Town meeting voters consider charter

Apr 24, 2019

On Tuesday, Town Meeting moved the dates that warrant articles need to be finalized for Town Meeting along with the date of town elections, rejected a move to eliminate periodic citizens review of the town charter, and narrowly defeated a proposal to allow Community Preservation Committee funding requests to go directly to Town Meeting without needing the Selectmen's approval.

Two of the articles concerned the town charter, which is a legal document that outlines the structure of Wareham’s government and outlines the powers and duties of various committees and officials.

Article 14 of the warrant would delete the charter review committee. Within the charter is a provision that requires the Board of Selectmen to appoint a committee to review the charter and submit recommendations and proposed amendments and revisions to the charter every ten years.
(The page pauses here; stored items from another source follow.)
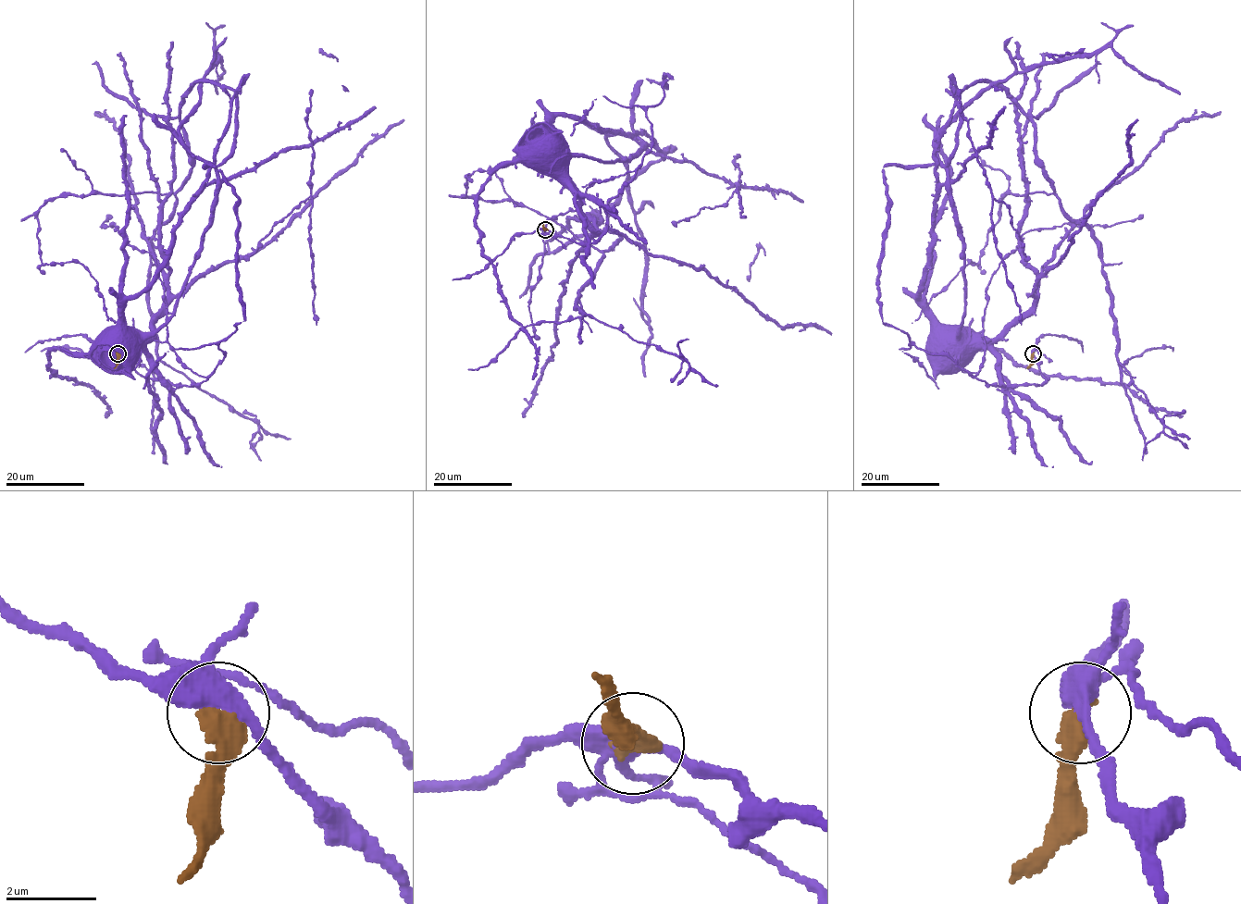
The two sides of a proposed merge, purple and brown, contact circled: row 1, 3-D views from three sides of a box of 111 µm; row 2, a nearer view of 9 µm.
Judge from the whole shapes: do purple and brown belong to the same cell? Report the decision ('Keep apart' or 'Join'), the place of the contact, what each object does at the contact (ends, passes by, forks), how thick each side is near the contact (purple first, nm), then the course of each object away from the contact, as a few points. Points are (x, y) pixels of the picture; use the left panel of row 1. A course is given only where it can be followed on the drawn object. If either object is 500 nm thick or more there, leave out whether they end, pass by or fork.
Keep apart. Place: (117, 353). Thickness 320 nm (purple) against 550 nm. Course of purple: (117, 353), (146, 377), (180, 387), (173, 389), (142, 343), (128, 328), (117, 329), (126, 338), (129, 337). Course of brown: (117, 353), (117, 364), (114, 368)

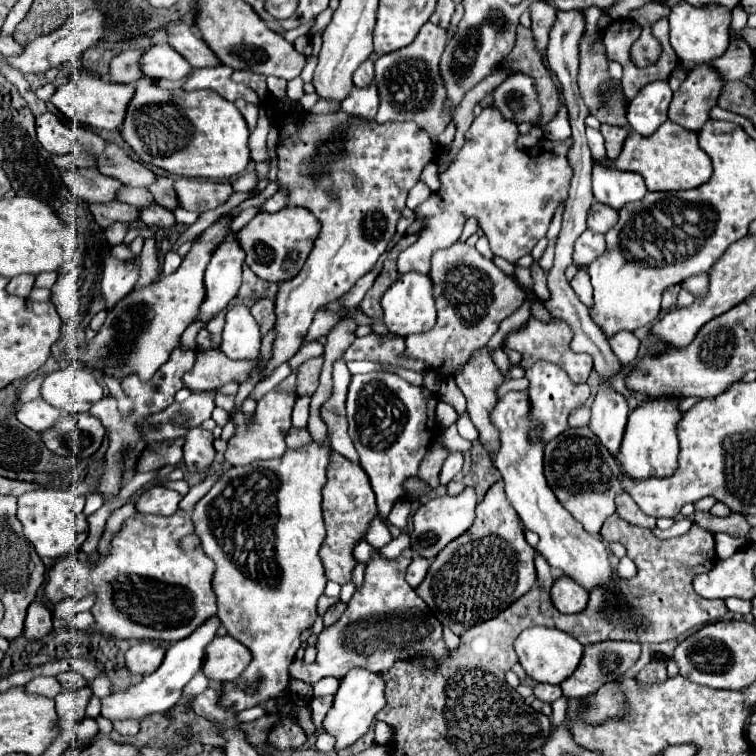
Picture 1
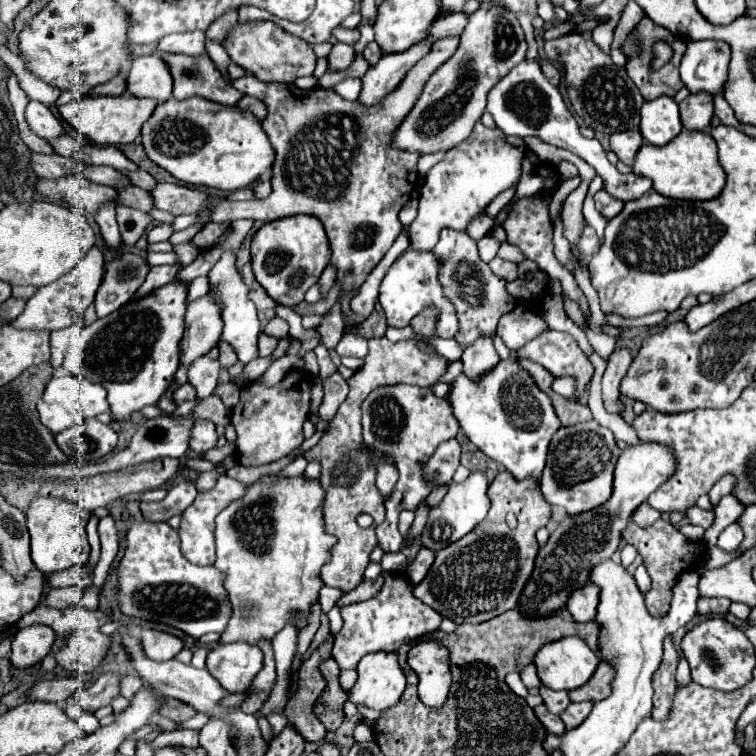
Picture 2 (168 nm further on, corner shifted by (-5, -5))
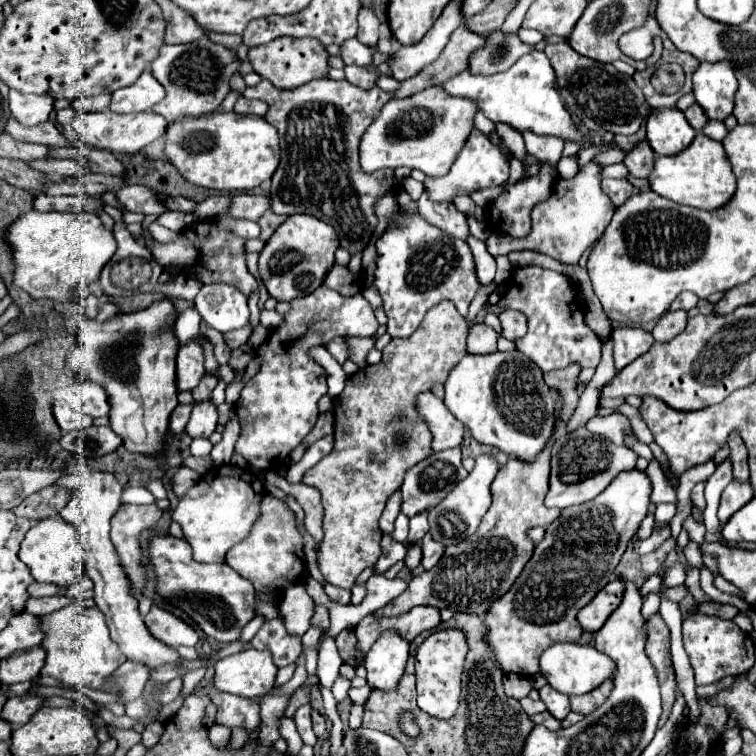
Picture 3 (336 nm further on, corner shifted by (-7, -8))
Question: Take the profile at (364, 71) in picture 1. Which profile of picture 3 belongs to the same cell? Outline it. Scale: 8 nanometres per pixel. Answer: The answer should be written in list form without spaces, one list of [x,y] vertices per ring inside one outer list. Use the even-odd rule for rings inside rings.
[[[362,8],[358,14],[358,42],[362,42],[364,46],[372,46],[376,48],[378,44],[378,18],[374,16],[374,12],[370,8]]]

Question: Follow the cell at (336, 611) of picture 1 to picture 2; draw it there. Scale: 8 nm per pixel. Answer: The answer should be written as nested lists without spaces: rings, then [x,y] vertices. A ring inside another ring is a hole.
[[[330,637],[328,643],[320,645],[312,653],[312,657],[302,665],[298,691],[290,697],[288,707],[284,711],[286,719],[294,723],[294,727],[306,741],[322,741],[326,737],[326,727],[312,713],[312,707],[320,693],[326,689],[326,679],[320,673],[320,663],[332,657],[332,641],[334,637]]]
The committee is to be formed in each year that ends with a nine, and the committee’s recommendations are to be submitted to the first town meeting in each year ending in zero.

However, Selectman Peter Teitelbaum said that the charter can only be changed by a charter commission — not a review committee — or through a citizens’ petition.
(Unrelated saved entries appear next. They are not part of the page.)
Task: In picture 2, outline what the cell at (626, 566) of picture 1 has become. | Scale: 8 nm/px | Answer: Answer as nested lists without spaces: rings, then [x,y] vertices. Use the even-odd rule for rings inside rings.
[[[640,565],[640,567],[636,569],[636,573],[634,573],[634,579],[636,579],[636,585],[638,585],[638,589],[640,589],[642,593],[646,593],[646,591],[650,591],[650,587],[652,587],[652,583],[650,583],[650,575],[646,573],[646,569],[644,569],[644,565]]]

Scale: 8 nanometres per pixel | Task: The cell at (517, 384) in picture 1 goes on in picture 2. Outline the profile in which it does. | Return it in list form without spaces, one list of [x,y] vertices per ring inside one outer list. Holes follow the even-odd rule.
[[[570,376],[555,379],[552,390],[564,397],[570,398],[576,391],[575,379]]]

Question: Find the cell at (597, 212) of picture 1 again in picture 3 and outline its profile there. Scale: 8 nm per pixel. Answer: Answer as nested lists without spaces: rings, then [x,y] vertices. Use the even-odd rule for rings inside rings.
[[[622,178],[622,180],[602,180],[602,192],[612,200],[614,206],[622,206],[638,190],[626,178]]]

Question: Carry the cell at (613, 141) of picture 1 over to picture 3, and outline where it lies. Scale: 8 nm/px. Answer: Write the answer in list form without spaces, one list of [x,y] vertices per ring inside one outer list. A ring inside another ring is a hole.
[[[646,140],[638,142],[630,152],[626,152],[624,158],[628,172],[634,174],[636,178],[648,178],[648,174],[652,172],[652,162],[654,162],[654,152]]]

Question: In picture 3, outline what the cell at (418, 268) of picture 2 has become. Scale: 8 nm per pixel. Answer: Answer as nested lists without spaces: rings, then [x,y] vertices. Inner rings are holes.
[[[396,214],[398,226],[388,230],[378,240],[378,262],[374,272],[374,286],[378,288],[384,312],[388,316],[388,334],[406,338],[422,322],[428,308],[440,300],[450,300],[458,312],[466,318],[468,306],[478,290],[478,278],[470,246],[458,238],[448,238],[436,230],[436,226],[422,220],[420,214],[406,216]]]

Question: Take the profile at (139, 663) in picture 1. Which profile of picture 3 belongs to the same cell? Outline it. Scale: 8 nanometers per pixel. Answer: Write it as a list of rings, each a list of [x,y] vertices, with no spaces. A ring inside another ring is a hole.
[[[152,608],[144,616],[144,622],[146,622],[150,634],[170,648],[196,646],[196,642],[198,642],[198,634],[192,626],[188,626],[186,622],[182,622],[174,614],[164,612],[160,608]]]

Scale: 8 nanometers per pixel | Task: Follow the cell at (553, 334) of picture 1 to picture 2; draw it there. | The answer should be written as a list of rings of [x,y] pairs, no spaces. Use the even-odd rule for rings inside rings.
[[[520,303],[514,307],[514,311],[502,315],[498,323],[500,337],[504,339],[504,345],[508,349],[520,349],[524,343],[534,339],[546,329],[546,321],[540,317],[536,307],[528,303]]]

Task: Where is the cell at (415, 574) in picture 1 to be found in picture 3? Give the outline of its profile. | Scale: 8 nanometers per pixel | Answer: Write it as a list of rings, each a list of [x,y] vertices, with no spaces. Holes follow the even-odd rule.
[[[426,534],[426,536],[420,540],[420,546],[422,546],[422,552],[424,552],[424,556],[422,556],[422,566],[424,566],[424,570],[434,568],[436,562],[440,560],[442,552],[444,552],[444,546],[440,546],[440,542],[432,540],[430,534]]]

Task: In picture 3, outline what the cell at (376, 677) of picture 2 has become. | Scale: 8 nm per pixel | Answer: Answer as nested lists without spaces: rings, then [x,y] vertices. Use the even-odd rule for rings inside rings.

Teitelbaum also argued that not everyone is qualified to make changes to the town’s charter.

“Simply put, you wouldn’t send your iPhone to a remote Amazonian tribe to be repaired, and neither should you expect untrained citizens to successfully come up with ways to revamp the document that functions as the town constitution,” Teitelbaum said.

Teitelbaum also referenced the difficulty of the last charter review, during which the committee submitted dozens of articles and proposed overhauling the Board of Selectmen in favor of a mayor and town counsel. According to Teitelbaum, the articles caused town meeting to stretch across multiple nights and some of the articles were, in fact, illegal.

“I wish to reiterate that this is my government,” said Robert Pigeon of the Financial Committee. “I have the right to change it any time I choose. I don’t have to have any qualifications other than I pay my taxes here, I’m a resident here.”

Sandy Slavin argued the charter review committee is a fundamental right of the citizens.

“It’s our right to review the charter,” Slavin said. “It’s our right to say to the selectmen what we want our government to be and to do.”

Slavin urged people to apply. So far, there have only been three applicants for the nine-seat committee, of which Slavin was one. Those interested in applying should contact the Board of Selectmen’s office.

The article failed.

Sandy Slavin proposed an amendment to the charter, which was article 23 on the warrant. If approved, the article would allow any town meeting article proposed by the Community Preservation Committee to be placed directly on the town’s warrant.

Currently, the selectmen act as the gatekeepers of the warrant and decide whether to allow articles onto the warrant or not. Citizens petitions are, however, always allowed onto the warrant.

Slavin, who clarified that she authored the petition entirely independently and without consulting the CPC, said the petition was prompted by the selectmen’s repeated downvoting of funding for new housing units at Agawam Village over the course of three years.

“It’s our money, and I think we should always have a chance to say yay or nay,” said Slavin.

Selectman Alan Slavin argued against the petition, saying that it is unfair to exempt one committee from a process that applies to all the others.

Pigeon pointed out the selectmen’s role in screening warrant articles for legality, and said that the board does not make a decision on the worth of the article.

“The process works,” said Pigeon.

After a close voice vote, moderator Claire Smith called for a vote. Although more people voted for the article (37) than against (29), the article failed because changes to the charter require a ⅔ vote.

Voters approved changes to the structure and timing of town meetings. Article 15, which was largely drafted by town counsel Richard Bowen, would change the dates that warrant articles need to be finalized.

The change that will most directly impact voters is the swap of spring town meeting and the town’s election. Currently, the election is held a few weeks before town meeting. Going forward, the spring town meeting will be held on the fourth Monday in April and the town election will be held on the first Tuesday in May. The fall town meeting will take place on the fourth Monday in October.